* _EXERCISE OBJECTIVE_
Render all the lines below as a JSON list of strings, one string per line, with blank lines dropped. Leave the pictures out.

────

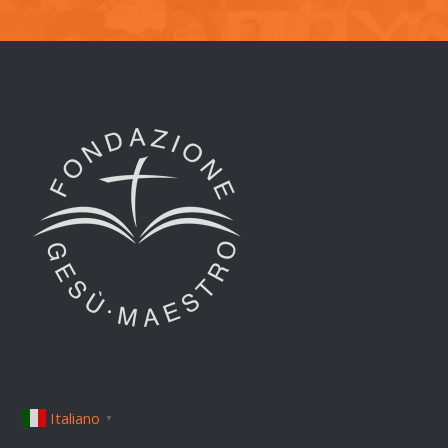
Italiano
▼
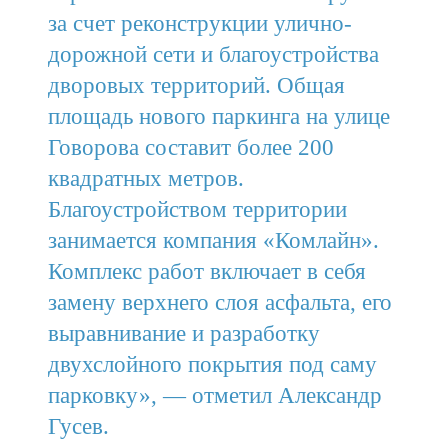
за счет реконструкции улично-
дорожной сети и благоустройства
дворовых территорий. Общая
площадь нового паркинга на улице
Говорова составит более 200
квадратных метров.
Благоустройством территории
занимается компания «Комлайн».
Комплекс работ включает в себя
замену верхнего слоя асфальта, его
выравнивание и разработку
двухслойного покрытия под саму
парковку», — отметил Александр
Гусев.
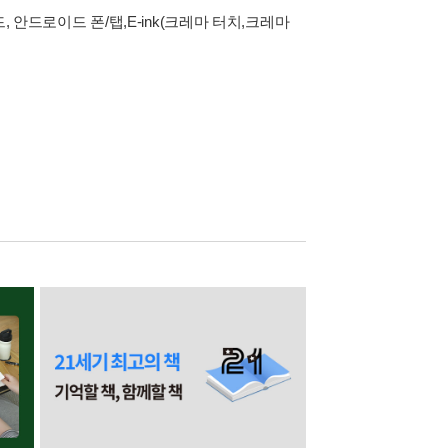
, 안드로이드 폰/탭,E-ink(크레마 터치,크레마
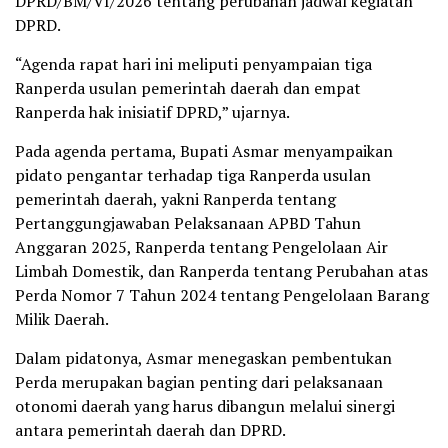
DPRD/BM/VI/2026 tentang perubahan jadwal kegiatan
DPRD.
“Agenda rapat hari ini meliputi penyampaian tiga
Ranperda usulan pemerintah daerah dan empat
Ranperda hak inisiatif DPRD,” ujarnya.
Pada agenda pertama, Bupati Asmar menyampaikan
pidato pengantar terhadap tiga Ranperda usulan
pemerintah daerah, yakni Ranperda tentang
Pertanggungjawaban Pelaksanaan APBD Tahun
Anggaran 2025, Ranperda tentang Pengelolaan Air
Limbah Domestik, dan Ranperda tentang Perubahan atas
Perda Nomor 7 Tahun 2024 tentang Pengelolaan Barang
Milik Daerah.
Dalam pidatonya, Asmar menegaskan pembentukan
Perda merupakan bagian penting dari pelaksanaan
otonomi daerah yang harus dibangun melalui sinergi
antara pemerintah daerah dan DPRD.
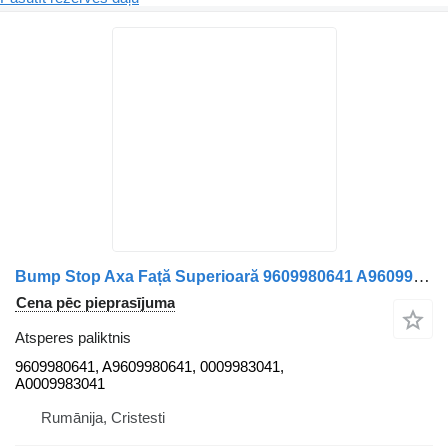
Bump Stop Axa Față Superioară 9609980641 A9609980641 0009983041 atsperes paliktnis paredzēts Mercedes-Benz Modelele Mercedes specificate kravas automašīnas
Cena pēc pieprasījuma
Atsperes paliktnis
9609980641, A9609980641, 0009983041,
A0009983041
Rumānija, Cristesti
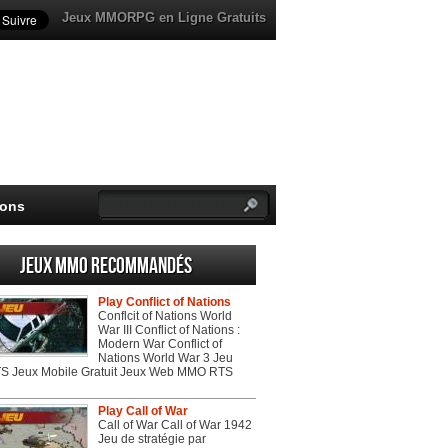
Jeux MMORPG en Ligne Gratuits
ions
Jeux MMO recommandés
Play Conflict of Nations
Conflcit of Nations World
War III Conflict of Nations :
Modern War Conflict of
Nations World War 3 Jeu
 Jeux Mobile Gratuit Jeux Web MMO RTS
Play Call of War
Call of War Call of War 1942
Jeu de stratégie par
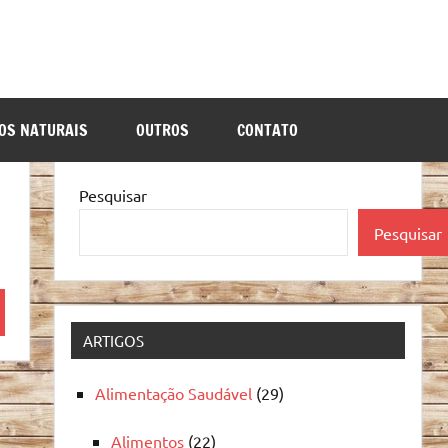
OS NATURAIS
OUTROS
CONTATO
Pesquisar
Pesquisar
quisa
ARTIGOS
Alimentação Saudável
(29)
Alimentos
(22)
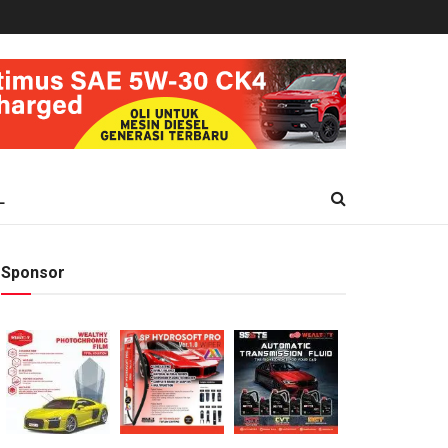
L
Sponsor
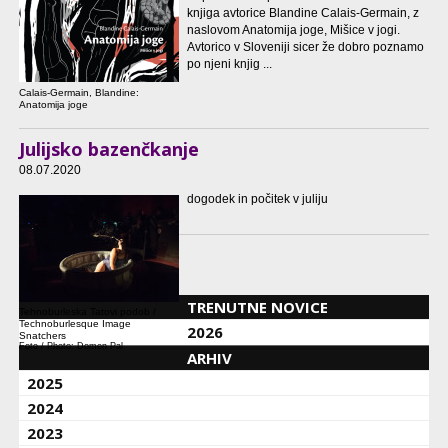
knjiga avtorice Blandine Calais-Germain, z
naslovom Anatomija joge, Mišice v jogi.
Avtorico v Sloveniji sicer že dobro poznamo
po njeni knjig ...
Calais-Germain, Blandine:
Anatomija joge
Julijsko bazenčkanje
08.07.2020
dogodek in počitek v juliju
TRENUTNE NOVICE
Tehnoburleska Tatovi podob /
Technoburlesque Image
2026
Snatchers
Foto / Photo: Domen Pal
ARHIV
2025
2024
2023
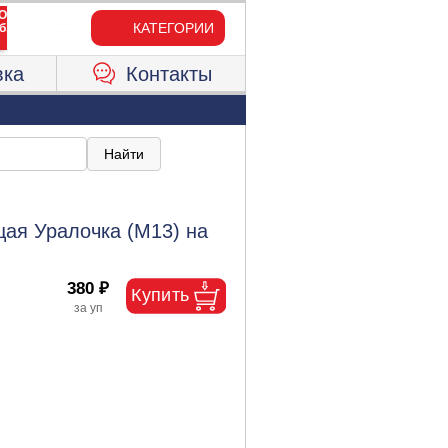
КАТЕГОРИИ
вка
Контакты
ая Уралочка (М13) на
380 ₽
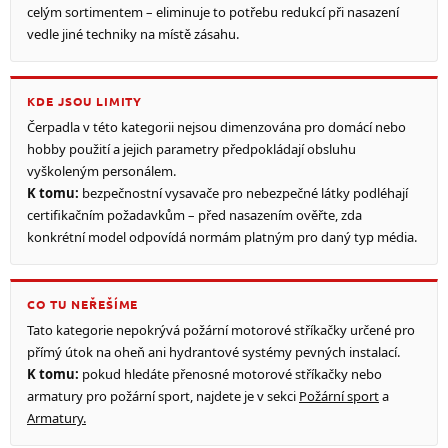
celým sortimentem – eliminuje to potřebu redukcí při nasazení
vedle jiné techniky na místě zásahu.
KDE JSOU LIMITY
Čerpadla v této kategorii nejsou dimenzována pro domácí nebo
hobby použití a jejich parametry předpokládají obsluhu
vyškoleným personálem.
K tomu:
bezpečnostní vysavače pro nebezpečné látky podléhají
certifikačním požadavkům – před nasazením ověřte, zda
konkrétní model odpovídá normám platným pro daný typ média.
CO TU NEŘEŠÍME
Tato kategorie nepokrývá požární motorové stříkačky určené pro
přímý útok na oheň ani hydrantové systémy pevných instalací.
K tomu:
pokud hledáte přenosné motorové stříkačky nebo
armatury pro požární sport, najdete je v sekci
Požární sport
a
Armatury.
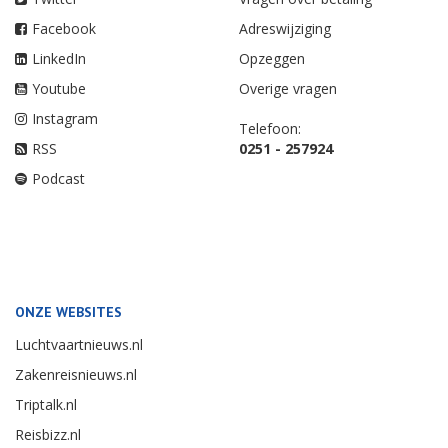
Facebook
Adreswijziging
LinkedIn
Opzeggen
Youtube
Overige vragen
Instagram
Telefoon:
RSS
0251 - 257924
Podcast
ONZE WEBSITES
Luchtvaartnieuws.nl
Zakenreisnieuws.nl
Triptalk.nl
Reisbizz.nl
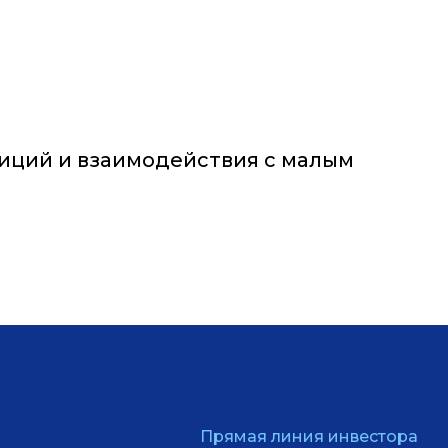
тиций и взаимодействия с малым
Прямая линия инвестора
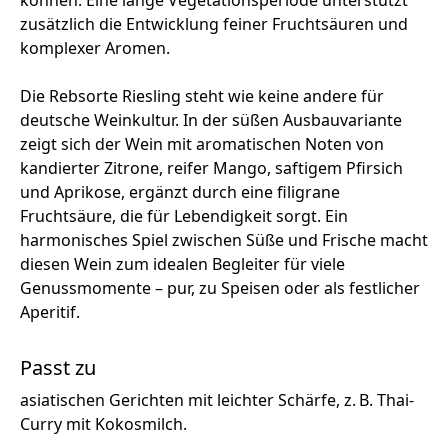
können. Eine lange Vegetationsperiode unterstützt
zusätzlich die Entwicklung feiner Fruchtsäuren und
komplexer Aromen.
Die Rebsorte Riesling steht wie keine andere für
deutsche Weinkultur. In der süßen Ausbauvariante
zeigt sich der Wein mit aromatischen Noten von
kandierter Zitrone, reifer Mango, saftigem Pfirsich
und Aprikose, ergänzt durch eine filigrane
Fruchtsäure, die für Lebendigkeit sorgt. Ein
harmonisches Spiel zwischen Süße und Frische macht
diesen Wein zum idealen Begleiter für viele
Genussmomente – pur, zu Speisen oder als festlicher
Aperitif.
Passt zu
asiatischen Gerichten mit leichter Schärfe, z. B. Thai-
Curry mit Kokosmilch.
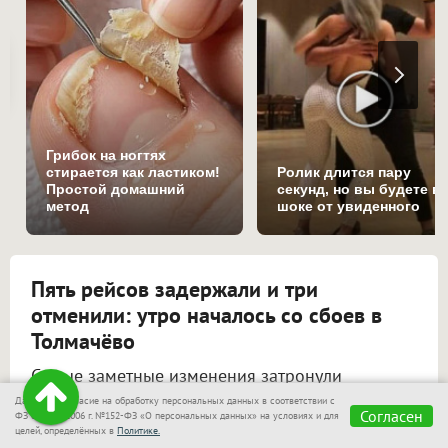
Грибок на ногтях
стирается как ластиком!
Ролик длится пару
Простой домашний
секунд, но вы будете в
метод
шоке от увиденного
Пять рейсов задержали и три
отменили: утро началось со сбоев в
Толмачёво
Самые заметные изменения затронули
направление Сочи.
Даю своё согласие на обработку персональных данных в соответствии с
Согласен
ФЗ от 27.07.2006 г. №152-ФЗ «О персональных данных» на условиях и для
#Аэропорт Толмачёво
целей, определённых в
Политике.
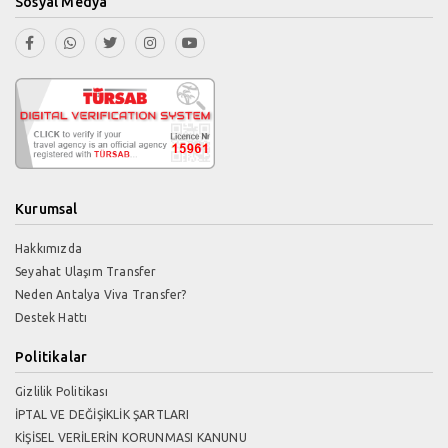
Sosyal Medya
Kurumsal
Hakkımızda
Seyahat Ulaşım Transfer
Neden Antalya Viva Transfer?
Destek Hattı
Politikalar
Gizlilik Politikası
İPTAL VE DEĞİŞİKLİK ŞARTLARI
KİŞİSEL VERİLERİN KORUNMASI KANUNU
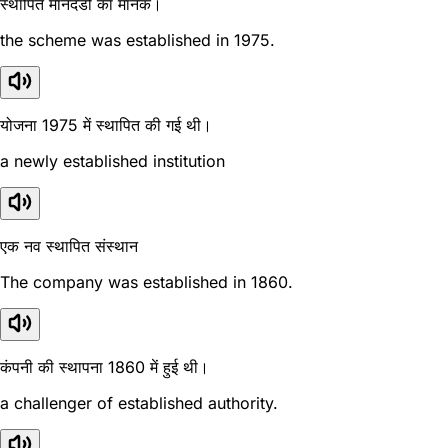
स्थापित मानदंडों का मानक।
the scheme was established in 1975.
योजना 1975 में स्थापित की गई थी।
a newly established institution
एक नव स्थापित संस्थान
The company was established in 1860.
कंपनी की स्थापना 1860 में हुई थी।
a challenger of established authority.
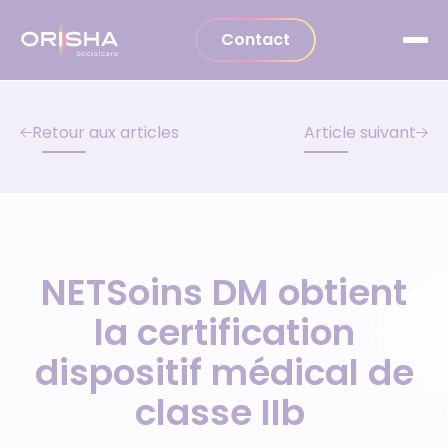
Aller au contenu
Contact
Retour aux articles
Article suivant
NETSoins DM obtient
la certification
dispositif médical de
classe IIb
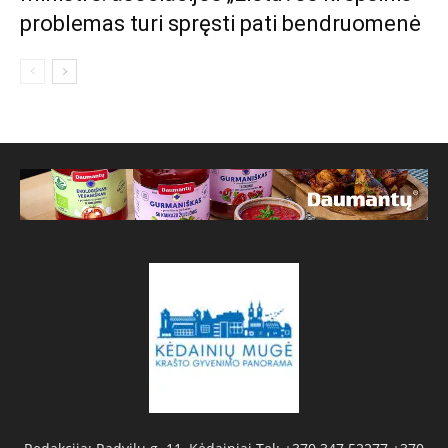
problemas turi spręsti pati bendruomenė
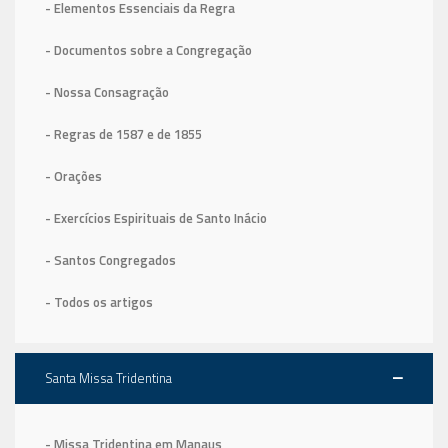
- Elementos Essenciais da Regra
- Documentos sobre a Congregação
- Nossa Consagração
- Regras de 1587
e de 1855
- Orações
- Exercícios Espirituais de Santo Inácio
- Santos Congregados
- Todos os artigos
Santa Missa Tridentina
- Missa Tridentina em Manaus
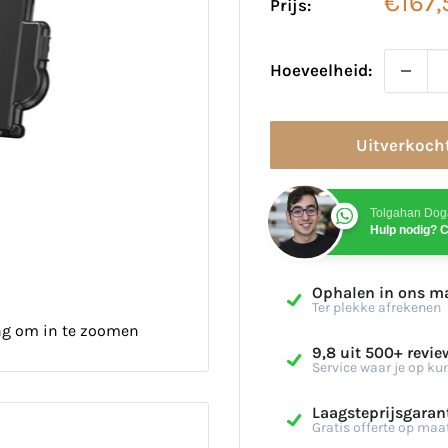
Verko
€167,
Prijs:
Hoeveelheid:
Uitverkoch
Tolgahan Dog
Hulp nodig? C
Ophalen in ons m
Ter plekke afrekenen
ng om in te zoomen
9,8 uit 500+ revie
Service waar je op ku
Laagsteprijsgaran
Gratis offerte op maa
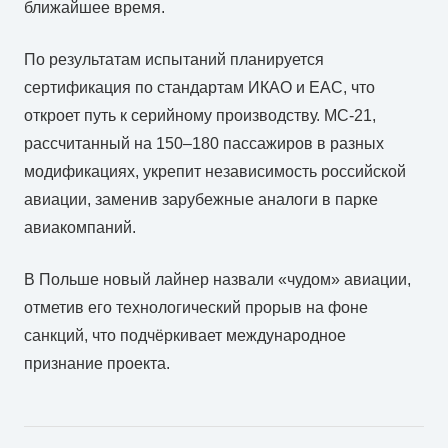
ближайшее время.
По результатам испытаний планируется
сертификация по стандартам ИКАО и ЕАС, что
откроет путь к серийному производству. МС-21,
рассчитанный на 150–180 пассажиров в разных
модификациях, укрепит независимость российской
авиации, заменив зарубежные аналоги в парке
авиакомпаний.
В Польше новый лайнер назвали «чудом» авиации,
отметив его технологический прорыв на фоне
санкций, что подчёркивает международное
признание проекта.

────

* _RESPONSE TO THIS EXERCISE_
[
  "Italiano",
  "▼",
  "за счет реконструкции улично-",
  "дорожной сети и благоустройства",
  "дворовых территорий. Общая",
  "площадь нового паркинга на улице",
  "Говорова составит более 200",
  "квадратных метров.",
  "Благоустройством территории",
  "занимается компания «Комлайн».",
  "Комплекс работ включает в себя",
  "замену верхнего слоя асфальта, его",
  "выравнивание и разработку",
  "двухслойного покрытия под саму",
  "парковку», — отметил Александр",
  "Гусев.",
  ", 안드로이드 폰/탭,E-ink(크레마 터치,크레마",
  "DPRD/BM/VI/2026 tentang perubahan jadwal kegiatan",
  "DPRD.",
  "“Agenda rapat hari ini meliputi penyampaian tiga",
  "Ranperda usulan pemerintah daerah dan empat",
  "Ranperda hak inisiatif DPRD,” ujarnya.",
  "Pada agenda pertama, Bupati Asmar menyampaikan",
  "pidato pengantar terhadap tiga Ranperda usulan",
  "pemerintah daerah, yakni Ranperda tentang",
  "Pertanggungjawaban Pelaksanaan APBD Tahun",
  "Anggaran 2025, Ranperda tentang Pengelolaan Air",
  "Limbah Domestik, dan Ranperda tentang Perubahan atas",
  "Perda Nomor 7 Tahun 2024 tentang Pengelolaan Barang",
  "Milik Daerah.",
  "Dalam pidatonya, Asmar menegaskan pembentukan",
  "Perda merupakan bagian penting dari pelaksanaan",
  "otonomi daerah yang harus dibangun melalui sinergi",
  "antara pemerintah daerah dan DPRD.",
  "Bump Stop Axa Față Superioară 9609980641 A9609980641 0009983041 atsperes paliktnis paredzēts Mercedes-Benz Modelele Mercedes specificate kravas automašīnas",
  "Cena pēc pieprasījuma",
  "Atsperes paliktnis",
  "9609980641, A9609980641, 0009983041,",
  "A0009983041",
  "Rumānija, Cristesti",
  "Jeux MMORPG en Ligne Gratuits",
  "ions",
  "Jeux MMO recommandés",
  "Play Conflict of Nations",
  "Conflcit of Nations World",
  "War III Conflict of Nations :",
  "Modern War Conflict of",
  "Nations World War 3 Jeu",
  " Jeux Mobile Gratuit Jeux Web MMO RTS",
  "Play Call of War",
  "Call of War Call of War 1942",
  "Jeu de stratégie par",
  "OS NATURAIS",
  "OUTROS",
  "CONTATO",
  "Pesquisar",
  "Pesquisar",
  "quisa",
  "ARTIGOS",
  "Alimentação Saudável",
  "(29)",
  "Alimentos",
  "(22)",
  "L",
  "Sponsor",
  "knjiga avtorice Blandine Calais-Germain, z",
  "naslovom Anatomija joge, Mišice v jogi.",
  "Avtorico v Sloveniji sicer že dobro poznamo",
  "po njeni knjig ...",
  "Calais-Germain, Blandine:",
  "Anatomija joge",
  "Julijsko bazenčkanje",
  "08.07.2020",
  "dogodek in počitek v juliju",
  "TRENUTNE NOVICE",
  "Tehnoburleska Tatovi podob /",
  "Technoburlesque Image",
  "2026",
  "Snatchers",
  "Foto / Photo: Domen Pal",
  "ARHIV",
  "2025",
  "2024",
  "2023",
  "КАТЕГОРИИ",
  "вка",
  "Контакты",
  "ая Уралочка (М13) на",
  "380 ₽",
  "celým sortimentem – eliminuje to potřebu redukcí při nasazení",
  "vedle jiné techniky na místě zásahu.",
  "KDE JSOU LIMITY",
  "Čerpadla v této kategorii nejsou dimenzována pro domácí nebo",
  "hobby použití a jejich parametry předpokládají obsluhu",
  "vyškoleným personálem.",
  "K tomu:",
  "bezpečnostní vysavače pro nebezpečné látky podléhají",
  "certifikačním požadavkům – před nasazením ověřte, zda",
  "konkrétní model odpovídá normám platným pro daný typ média.",
  "CO TU NEŘEŠÍME",
  "Tato kategorie nepokrývá požární motorové stříkačky určené pro",
  "přímý útok na oheň ani hydrantové systémy pevných instalací.",
  "K tomu:",
  "pokud hledáte přenosné motorové stříkačky nebo",
  "armatury pro požární sport, najdete je v sekci",
  "Požární sport",
  "a",
  "Armatury.",
  "Facebook",
  "Adreswijziging",
  "LinkedIn",
  "Opzeggen",
  "Youtube",
  "Overige vragen",
  "Instagram",
  "Telefoon:",
  "RSS",
  "0251 - 257924",
  "Podcast",
  "ONZE WEBSITES",
  "Luchtvaartnieuws.nl",
  "Zakenreisnieuws.nl",
  "Triptalk.nl",
  "Reisbizz.nl",
  "тиций и взаимодействия с малым",
  "Прямая линия инвестора",
  "können. Eine lange Vegetationsperiode unterstützt",
  "zusätzlich die Entwicklung feiner Fruchtsäuren und",
  "komplexer Aromen.",
  "Die Rebsorte Riesling steht wie keine andere für",
  "deutsche Weinkultur. In der süßen Ausbauvariante",
  "zeigt sich der Wein mit aromatischen Noten von",
  "kandierter Zitrone, reifer Mango, saftigem Pfirsich",
  "und Aprikose, ergänzt durch eine filigrane",
  "Fruchtsäure, die für Lebendigkeit sorgt. Ein",
  "harmonisches Spiel zwischen Süße und Frische macht",
  "diesen Wein zum idealen Begleiter für viele",
  "Genussmomente – pur, zu Speisen oder als festlicher",
  "Aperitif.",
  "Passt zu",
  "asiatischen Gerichten mit leichter Schärfe, z. B. Thai-",
  "Curry mit Kokosmilch.",
  "Грибок на ногтях",
  "стирается как ластиком!",
  "Ролик длится пару",
  "Простой домашний",
  "секунд, но вы будете в",
  "метод",
  "шоке от увиденного",
  "Пять рейсов задержали и три",
  "отменили: утро началось со сбоев в",
  "Толмачёво",
  "Самые заметные изменения затронули",
  "направление Сочи.",
  "Даю своё согласие на обработку персональных данных в соответствии с",
  "Согласен",
  "ФЗ от 27.07.2006 г. №152-ФЗ «О персональных данных» на условиях и для",
  "#Аэропорт Толмачёво",
  "целей, определённых в",
  "Политике.",
  "Sosyal Medya",
  "Kurumsal",
  "Hakkımızda",
  "Seyahat Ulaşım Transfer",
  "Neden Antalya Viva Transfer?",
  "Destek Hattı",
  "Politikalar",
  "Gizlilik Politikası",
  "İPTAL VE DEĞİŞİKLİK ŞARTLARI",
  "KİŞİSEL VERİLERİN KORUNMASI KANUNU",
  "स्थापित मानदंडों का मानक।",
  "the scheme was established in 1975.",
  "योजना 1975 में स्थापित की गई थी।",
  "a newly established institution",
  "एक नव स्थापित संस्थान",
  "The company was established in 1860.",
  "कंपनी की स्थापना 1860 में हुई थी।",
  "a challenger of established authority.",
  "Aller au contenu",
  "Contact",
  "Retour aux articles",
  "Article suivant",
  "NETSoins DM obtient",
  "la certification",
  "dispositif médical de",
  "classe IIb",
  "problemas turi spręsti pati bendruomenė",
  "- Elementos Essenciais da Regra",
  "- Documentos sobre a Congregação",
  "- Nossa Consagração",
  "- Regras de 1587",
  "e de 1855",
  "- Orações",
  "- Exercícios Espirituais de Santo Inácio",
  "- Santos Congregados",
  "- Todos os artigos",
  "Santa Missa Tridentina",
  "- Missa Tridentina em Manaus",
  "Verko",
  "€167,",
  "Prijs:",
  "Hoeveelheid:",
  "Uitverkoch",
  "Tolgahan Dog",
  "Hulp nodig? C",
  "Ophalen in ons m",
  "Ter plekke afrekenen",
  "ng om in te zoomen",
  "9,8 uit 500+ revie",
  "Service waar je op ku",
  "Laagsteprijsgaran",
  "Gratis offerte op maa",
  "ближайшее время.",
  "По результатам испытаний планируется",
  "сертификация по стандартам ИКАО и ЕАС, что",
  "откроет путь к серийному производству. МС-21,",
  "рассчитанный на 150–180 пассажиров в разных",
  "модификациях, укрепит независимость российской",
  "авиации, заменив зарубежные аналоги в парке",
  "авиакомпаний.",
  "В Польше новый лайнер назвали «чудом» авиации,",
  "отметив его технологический прорыв на фоне",
  "санкций, что подчёркивает международное",
  "признание проекта."
]